The United States celebrates Mothers’ Day with gifts and greeting cards (yep, and that's a GOOD thing) but, this is a good thing also: Mothers’ Day was not originally conceived as such. It began in 1870 as a rallying cry for mothers who lost husbands and sons in the U.S. Civil War, and as a renunciation of war, militarism and patriarchy. Here is the original Mother’s Day :
Proclamation penned by Julia Ward Howe in 1870.
”Arise then, women of this day!
Arise all women who have hearts,
Whether your baptism be that of water or tears.
Say firmly:
“We will not have great questions decided by irrelevant agencies,
For caresses and applause.
Our sons shall not be taken from us to unlearn
All that we have been able to teach them of charity, mercy and patience.
We women of one country
Will be too tender of those of another country
To allow our sons to be trained to injure theirs.
From the bosom of the devastated earth a voice goes up with our own
It says “Disarm, Disarm!”
The sword of murder is not the balance of justice!
Blood does not wipe out dishonor
Nor violence indicate possession.
As men have often forsaken the plow and the anvil at the summons of war,
Let women now leave all that may be left of home
For a great and earnest day of counsel.
Let them meet first, as women, to bewail and commemorate the dead.

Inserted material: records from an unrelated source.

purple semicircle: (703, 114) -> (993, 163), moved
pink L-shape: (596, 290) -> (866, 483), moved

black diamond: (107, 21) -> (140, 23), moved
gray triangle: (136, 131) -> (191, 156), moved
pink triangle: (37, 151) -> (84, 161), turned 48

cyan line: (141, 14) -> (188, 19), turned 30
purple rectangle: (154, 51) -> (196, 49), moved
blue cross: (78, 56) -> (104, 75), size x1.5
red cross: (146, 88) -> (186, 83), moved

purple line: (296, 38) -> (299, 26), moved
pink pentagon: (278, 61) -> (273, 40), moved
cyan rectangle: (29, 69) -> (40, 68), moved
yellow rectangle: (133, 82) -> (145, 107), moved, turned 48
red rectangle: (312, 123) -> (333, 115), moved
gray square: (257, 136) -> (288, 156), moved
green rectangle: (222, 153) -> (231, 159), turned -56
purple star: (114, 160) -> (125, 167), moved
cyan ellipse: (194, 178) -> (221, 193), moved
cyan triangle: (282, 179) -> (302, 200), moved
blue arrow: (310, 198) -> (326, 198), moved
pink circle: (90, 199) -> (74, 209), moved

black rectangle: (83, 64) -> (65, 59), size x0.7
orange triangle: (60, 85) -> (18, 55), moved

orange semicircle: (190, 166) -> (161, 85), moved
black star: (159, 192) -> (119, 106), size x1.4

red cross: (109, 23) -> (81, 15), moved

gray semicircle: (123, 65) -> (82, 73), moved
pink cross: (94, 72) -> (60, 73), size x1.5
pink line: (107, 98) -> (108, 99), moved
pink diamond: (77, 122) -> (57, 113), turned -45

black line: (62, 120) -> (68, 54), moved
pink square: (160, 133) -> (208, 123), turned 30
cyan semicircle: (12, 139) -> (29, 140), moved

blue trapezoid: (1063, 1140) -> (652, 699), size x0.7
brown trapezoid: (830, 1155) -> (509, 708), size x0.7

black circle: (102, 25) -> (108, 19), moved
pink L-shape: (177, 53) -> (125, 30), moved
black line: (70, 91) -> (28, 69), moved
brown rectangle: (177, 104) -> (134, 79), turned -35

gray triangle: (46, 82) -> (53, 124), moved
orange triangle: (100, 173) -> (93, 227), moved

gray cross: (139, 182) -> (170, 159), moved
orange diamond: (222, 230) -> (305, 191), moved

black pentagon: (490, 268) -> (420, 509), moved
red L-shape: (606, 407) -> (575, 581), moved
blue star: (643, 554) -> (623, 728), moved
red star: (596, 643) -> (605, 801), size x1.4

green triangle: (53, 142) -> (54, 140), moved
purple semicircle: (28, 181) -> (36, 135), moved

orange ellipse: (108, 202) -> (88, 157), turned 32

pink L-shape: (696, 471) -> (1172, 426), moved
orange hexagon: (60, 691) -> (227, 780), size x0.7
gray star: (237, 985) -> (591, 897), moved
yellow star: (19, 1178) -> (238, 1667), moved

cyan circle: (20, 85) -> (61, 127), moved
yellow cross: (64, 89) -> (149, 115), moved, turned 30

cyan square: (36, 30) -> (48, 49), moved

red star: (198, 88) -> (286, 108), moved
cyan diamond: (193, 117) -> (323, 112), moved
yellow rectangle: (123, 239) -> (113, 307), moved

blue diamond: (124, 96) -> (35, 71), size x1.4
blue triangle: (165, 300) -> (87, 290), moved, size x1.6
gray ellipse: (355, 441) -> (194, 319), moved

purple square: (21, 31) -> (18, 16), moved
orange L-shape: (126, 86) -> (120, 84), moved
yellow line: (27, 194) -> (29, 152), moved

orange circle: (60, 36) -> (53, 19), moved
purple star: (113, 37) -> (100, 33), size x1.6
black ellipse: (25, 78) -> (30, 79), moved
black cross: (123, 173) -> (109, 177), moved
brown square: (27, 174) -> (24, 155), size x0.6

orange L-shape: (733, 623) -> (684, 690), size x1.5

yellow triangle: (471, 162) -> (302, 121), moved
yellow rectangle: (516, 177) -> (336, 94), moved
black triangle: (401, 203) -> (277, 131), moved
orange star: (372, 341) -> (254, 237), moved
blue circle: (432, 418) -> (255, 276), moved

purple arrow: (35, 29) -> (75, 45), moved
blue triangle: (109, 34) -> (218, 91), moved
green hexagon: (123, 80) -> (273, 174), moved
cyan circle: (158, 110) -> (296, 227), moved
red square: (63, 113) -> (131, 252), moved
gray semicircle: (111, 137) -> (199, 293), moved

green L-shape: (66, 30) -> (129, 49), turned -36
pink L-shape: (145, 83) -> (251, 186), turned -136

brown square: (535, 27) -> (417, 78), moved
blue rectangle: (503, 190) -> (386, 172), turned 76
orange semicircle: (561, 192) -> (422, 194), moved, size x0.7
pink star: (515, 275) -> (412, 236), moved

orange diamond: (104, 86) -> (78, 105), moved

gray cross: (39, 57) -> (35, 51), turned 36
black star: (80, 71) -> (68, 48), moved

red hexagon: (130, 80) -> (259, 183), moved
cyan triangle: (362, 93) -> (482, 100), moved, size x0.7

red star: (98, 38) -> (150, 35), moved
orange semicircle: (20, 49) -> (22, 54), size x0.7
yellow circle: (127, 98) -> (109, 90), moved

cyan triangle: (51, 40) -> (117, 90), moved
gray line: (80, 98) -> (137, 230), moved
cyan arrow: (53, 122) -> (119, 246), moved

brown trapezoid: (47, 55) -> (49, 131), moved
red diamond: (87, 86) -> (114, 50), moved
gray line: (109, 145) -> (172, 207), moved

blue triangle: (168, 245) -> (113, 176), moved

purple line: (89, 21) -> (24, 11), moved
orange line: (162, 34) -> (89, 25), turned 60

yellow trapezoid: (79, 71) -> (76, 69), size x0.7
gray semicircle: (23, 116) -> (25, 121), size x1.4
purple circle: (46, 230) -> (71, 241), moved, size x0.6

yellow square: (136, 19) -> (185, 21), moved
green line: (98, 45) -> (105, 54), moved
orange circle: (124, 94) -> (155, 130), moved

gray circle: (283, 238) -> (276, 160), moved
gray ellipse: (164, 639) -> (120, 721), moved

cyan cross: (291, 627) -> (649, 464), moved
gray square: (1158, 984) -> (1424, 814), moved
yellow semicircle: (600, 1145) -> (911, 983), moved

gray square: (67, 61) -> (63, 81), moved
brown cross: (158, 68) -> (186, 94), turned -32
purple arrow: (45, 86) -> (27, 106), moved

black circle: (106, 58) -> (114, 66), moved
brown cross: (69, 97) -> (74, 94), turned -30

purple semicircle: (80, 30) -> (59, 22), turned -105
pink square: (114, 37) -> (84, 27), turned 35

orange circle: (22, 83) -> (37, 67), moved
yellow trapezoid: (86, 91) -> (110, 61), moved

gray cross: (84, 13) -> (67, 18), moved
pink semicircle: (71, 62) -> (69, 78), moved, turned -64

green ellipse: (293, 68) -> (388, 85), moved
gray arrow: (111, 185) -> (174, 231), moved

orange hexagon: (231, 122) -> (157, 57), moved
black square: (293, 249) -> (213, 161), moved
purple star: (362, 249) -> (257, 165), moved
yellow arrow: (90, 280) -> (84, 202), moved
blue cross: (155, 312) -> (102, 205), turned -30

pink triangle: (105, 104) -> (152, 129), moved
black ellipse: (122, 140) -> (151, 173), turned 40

Whereby the great human family can live in peace,
Each bearing after his own time the sacred impress,
Not of Cesar,
But of God.
In the name of womanhood and humanity, I earnestly ask
That a general congress of women without limit of nationality
May be appointed and held at some place deemed most convenient
And at the earliest period consistent with it’s objects
To promote the alliance of the different nationalities,
The amicable settlement of international questions,
The great and general interests of peace.”